The position however is not quite that straightforward. Essar acknowledged service of the proceedings on 17th July. No challenge to the court’s jurisdiction was made within 28 days. Accordingly, by virtue of CPR Part 11(5) Essar is to be treated as having accepted that the court has jurisdiction to try the claims unless it be appropriate to grant an extension of time under CPR Part 3.1(2)(a) (which in turn calls for a reference to the criteria set out in CPR Part 3.9).
The explanation for the delay put forward is very brief and is as follows:-
The need to give instructions to the initial firm of solicitors in London instructed by Essar and the subsequent change of solicitors.
The need to obtain legal advice in Singapore.
The need for liaison between the legal representatives in London and in Singapore.
In considering this delay, it is to be noted that Essar had already objected to the validity of the transfers in a letter to the agent Bayerische Landesbank in June 2003. Indeed, in a letter to the Reserve Bank of India in mid-August, Essar drew attention to their position that the ‘transferees’ were not banks or financial institutions as a matter of English law.
In my judgment, having regard to all the circumstances, it would not be appropriate to extend time:-
The application for an extension of time was not made promptly but only when three weeks had gone by after the expiry of the time for challenging jurisdiction and even then only after the issuance of their own proceedings in Singapore.
Whilst it is possible that the failure was not intentional, nonetheless the explanation tendered is unsatisfactory and unconvincing.
If an extension of time is refused, Essar will be held to a jurisdiction, which by definition is in a position to apply English law and which was the chosen non-exclusive jurisdiction for any legitimate transferee.
In contrast, if an extension is allowed, both additional delay and cost will be incurred. Argo are not parties to the Singapore proceedings and are not (on Essar’s case) contractually entitled to pray it in aid.
This last point elides with a further point. It is contended that the court should stay the proceedings pending the outcome of the Singapore proceedings. I also reject this submission:
Argo is not a party to the Singapore proceedings which are primarily tactical in nature and which were issued nearly two months after the present action.
Essar does not recognise Argo as a party entitled to the benefits of the agreement and its jurisdiction terms.
The issue as to the legitimacy of Argo as the transferee can be determined as a preliminary point in these proceedings without any need for witnesses or documents available in or near Singapore.
It was suggested by Essar that I should grant summary judgment in their favour on ‘the legitimacy’ issue. This would not be appropriate. Whatever provisional view has been formed on the material presently available, it would be right to accord the parties the full opportunity to produce factual matrix evidence, together with material relating to the status and activities of Argo and its subsidiaries.

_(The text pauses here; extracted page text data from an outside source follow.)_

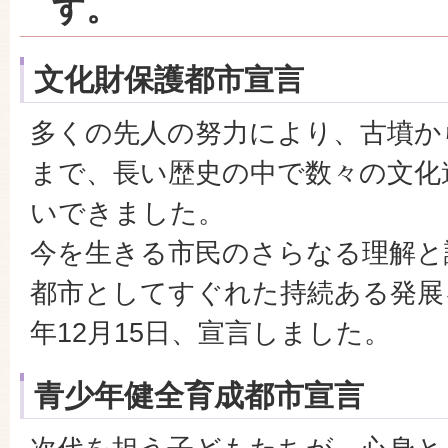
す。
文化財保護都市宣言
多くの先人の努力により、古墳か
まで、長い歴史の中で数々の文化
いできました。
今を生きる市民のさらなる理解と
都市としてすぐれた持続ある発展
年12月15日、宣言しました。
青少年健全育成都市宣言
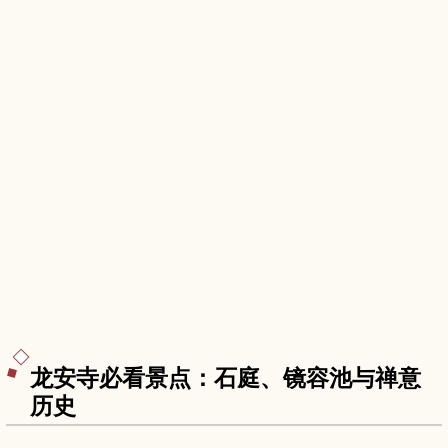
龙安寺必看景点：石庭、镜容池与禅意
历史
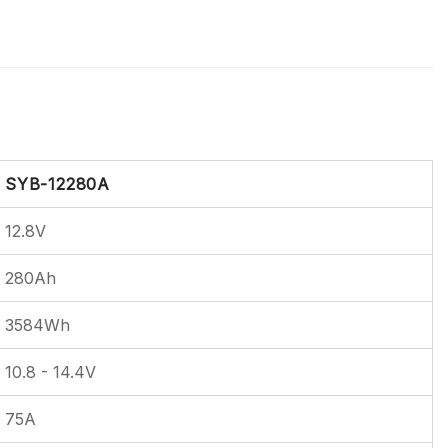
SYB-12280A
12.8V
280Ah
3584Wh
10.8 - 14.4V
75A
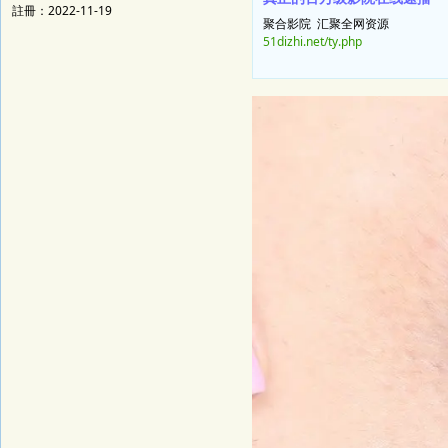
註冊：2022-11-19
聚合影院 汇聚全网资源
51dizhi.net/ty.php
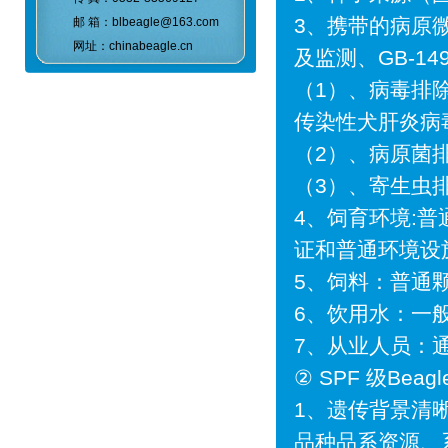
3、携带的病原微
邮 箱：blbeagle@163.com
网址：chinabeagle.cn
及监测、GB-1
（1）、病毒排
传染性犬肝炎病
（2）、病原菌
（3）、寄生虫
4、饲育环境:
证和普通环境设
5、饲料：普通
6、饮用水：一
7、从业人员：
② SPF 级Beag
1、遗传背景清
品种品系资源、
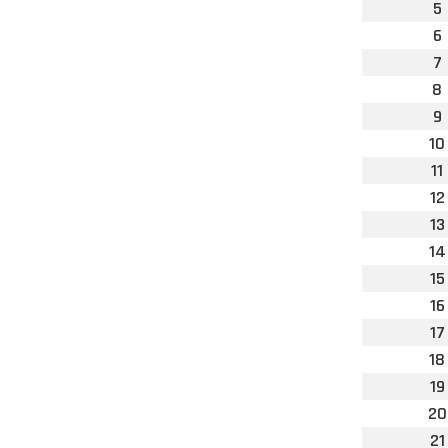
5
6
7
8
9
10
11
12
13
14
15
16
17
18
19
20
21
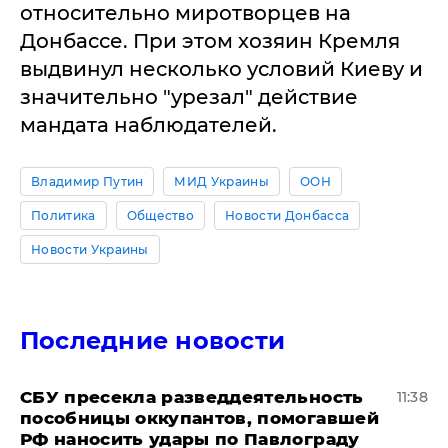
относительно миротворцев на
Донбассе. При этом хозяин Кремля
выдвинул несколько условий Киеву и
значительно "урезал" действие
мандата наблюдателей.
Владимир Путин
МИД Украины
ООН
Политика
Общество
Новости Донбасса
Новости Украины
Последние новости
СБУ пресекла разведдеятельность
11:38
пособницы оккупантов, помогавшей
РФ наносить удары по Павлограду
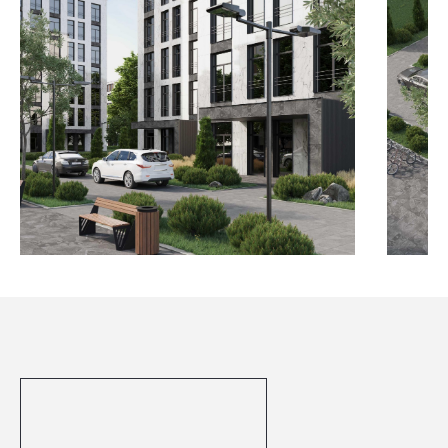
Посмотреть все проекты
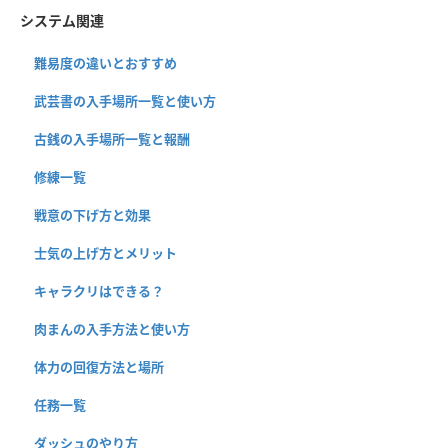
システム関連
難易度の違いとおすすめ
武芸書の入手場所一覧と使い方
古銭の入手場所一覧と報酬
修練一覧
戦意の下げ方と効果
士気の上げ方とメリット
キャラクリはできる？
肉まんの入手方法と使い方
体力の回復方法と場所
任務一覧
ダッシュのやり方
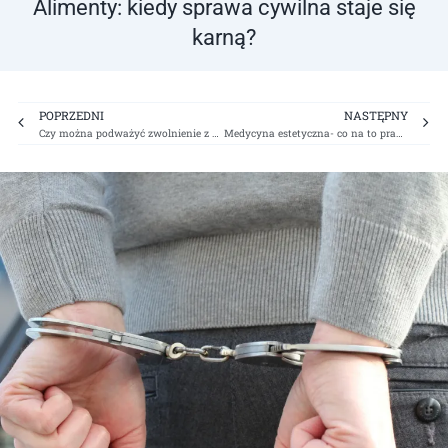
Alimenty: kiedy sprawa cywilna staje się
karną?
Prev
Ne
POPRZEDNI
NASTĘPNY
Czy można podważyć zwolnienie z pracy? Poznaj swoje prawa
Medycyna estetyczna- co na to prawo?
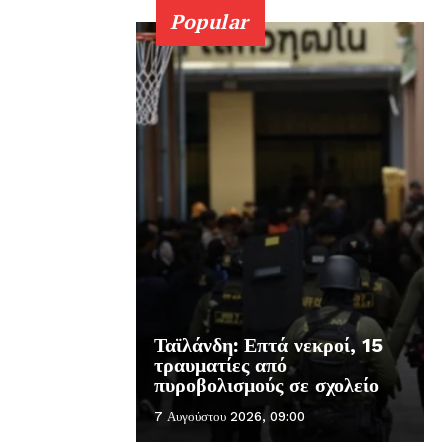
Popular
Ταϊλάνδη: Επτά νεκροί, 15
τραυματίες από
πυροβολισμούς σε σχολείο
7 Αυγούστου 2026, 09:00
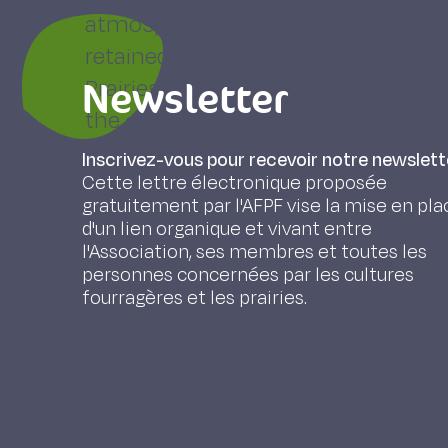
atmosphere . Surface albedo (α), 
retained in the atmosphere, also h
Newsletter
Prairies project has carried out a 
the α effect linked to land use in Br
generated a warming effect with a 
Inscrivez-vous pour recevoir notre newslett
decreased strongly until 1955, be
Cette lettre électronique proposée
gratuitement par l'AFPF vise la mise en pla
result of the development of grass
d'un lien organique et vivant entre
Finally, with the modernisation of a
l'Association, ses membres et toutes les
personnes concernées par les cultures
became positive again, returning in
fourragères et les prairies.
1840. At the same time, land use f
emphasis on grassland, not only se
cooling effect on the climate, than
of grassland.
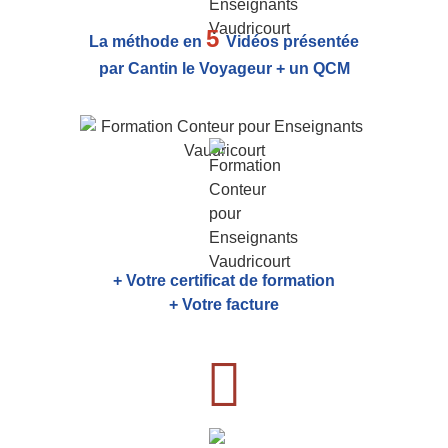
5
La méthode en
Vidéos présentée
par Cantin le Voyageur + un QCM
+ Votre certificat de formation
+ Votre facture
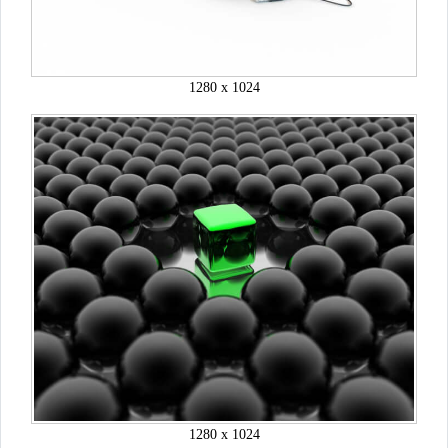
1280 x 1024
1280 x 1024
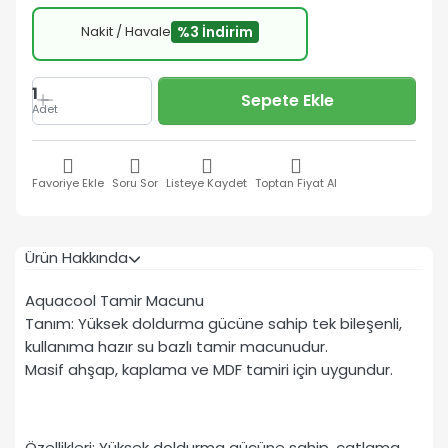
Nakit / Havale
%3 İndirim
1
Sepete Ekle
Adet
Favoriye Ekle
Soru Sor
Listeye Kaydet
Toptan Fiyat Al
Ürün Hakkında
Aquacool Tamir Macunu
Tanım: Yüksek doldurma gücüne sahip tek bileşenli,
kullanıma hazır su bazlı tamir macunudur.
Masif ahşap, kaplama ve MDF tamiri için uygundur.
Özellikleri: Yüksek doldurma gücüne sahip, çatlama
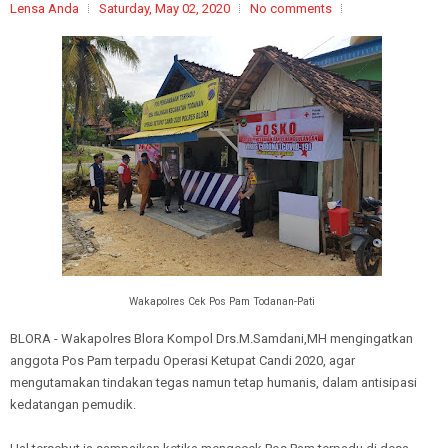
Lensa Anda
Saturday, May 02, 2020
No comments
Wakapolres Cek Pos Pam Todanan-Pati
BLORA - Wakapolres Blora Kompol Drs.M.Samdani,MH mengingatkan
anggota Pos Pam terpadu Operasi Ketupat Candi 2020, agar
mengutamakan tindakan tegas namun tetap humanis, dalam antisipasi
kedatangan pemudik.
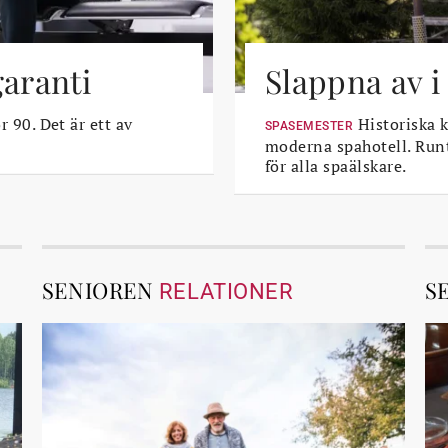
garanti
Slappna av i
r 90. Det är ett av
Historiska k
SPASEMESTER
moderna spahotell. Runt
för alla spaälskare.
SENIOREN
S
RELATIONER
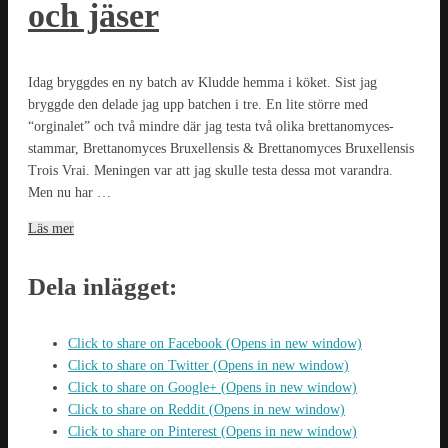
och jäser
Idag bryggdes en ny batch av Kludde hemma i köket. Sist jag
bryggde den delade jag upp batchen i tre. En lite större med
“orginalet” och två mindre där jag testa två olika brettanomyces-
stammar, Brettanomyces Bruxellensis & Brettanomyces Bruxellensis
Trois Vrai. Meningen var att jag skulle testa dessa mot varandra.
Men nu har …
Läs mer
Dela inlägget:
Click to share on Facebook (Opens in new window)
Click to share on Twitter (Opens in new window)
Click to share on Google+ (Opens in new window)
Click to share on Reddit (Opens in new window)
Click to share on Pinterest (Opens in new window)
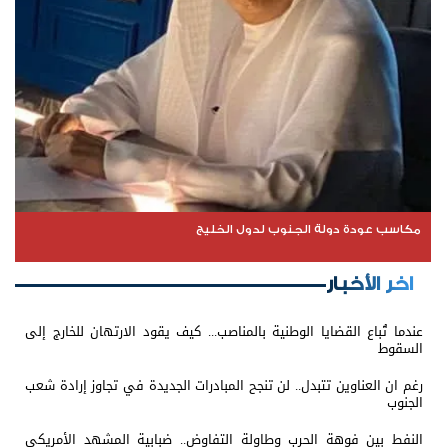
مكاسب عودة دولة الجنوب لدول الخليج
اخر الأخبار
عندما تُباع القضايا الوطنية بالمناصب... كيف يقود الارتهان للخارج إلى
السقوط
رغم ان العناوين تتبدل.. لن تنجح المبادرات الجديدة في تجاوز إرادة شعب
الجنوب
النفط بين فوهة الحرب وطاولة التفاوض.. ضبابية المشهد الأمريكي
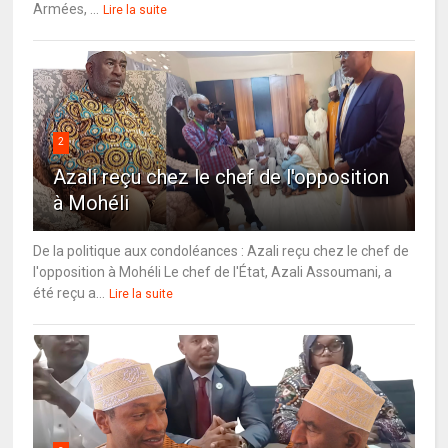
Armées, ...
Lire la suite
2
Azali reçu chez le chef de l'opposition
à Mohéli
De la politique aux condoléances : Azali reçu chez le chef de
l'opposition à Mohéli Le chef de l'État, Azali Assoumani, a
été reçu a...
Lire la suite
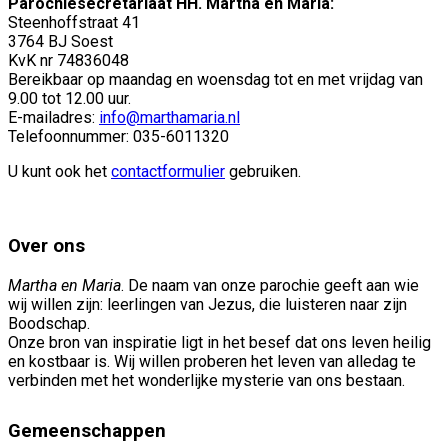
Parochiesecretariaat HH. Martha en Maria:
Steenhoffstraat 41
3764 BJ Soest
KvK nr 74836048
Bereikbaar op maandag en woensdag tot en met vrijdag van
9.00 tot 12.00 uur.
E-mailadres:
info@marthamaria.nl
Telefoonnummer: 035-6011320
U kunt ook het
contactformulier
gebruiken.
Over ons
Martha en Maria
. De naam van onze parochie geeft aan wie
wij willen zijn: leerlingen van Jezus, die luisteren naar zijn
Boodschap.
Onze bron van inspiratie ligt in het besef dat ons leven heilig
en kostbaar is. Wij willen proberen het leven van alledag te
verbinden met het wonderlijke mysterie van ons bestaan.
Gemeenschappen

I refer to the ‘legitimacy point’ as being an appropriate preliminary point since Essar wish to raise a further defence to the effect that the agreement, if valid, is nonetheless impossible to perform because it is not permitted to make payments to a claimant and/or that it is an implied term of the agreement that any transferee must be ‘a person capable of receiving payment of foreign currency by an Indian corporate entity’. I am not disposed to shut Essar out from taking the point. But these contentions clearly face formidable impediments in the form of the express terms requiring all payments to be made to Bayerische Landesbank, as agent, for which purpose the approval of the Reserve Bank had been obtained.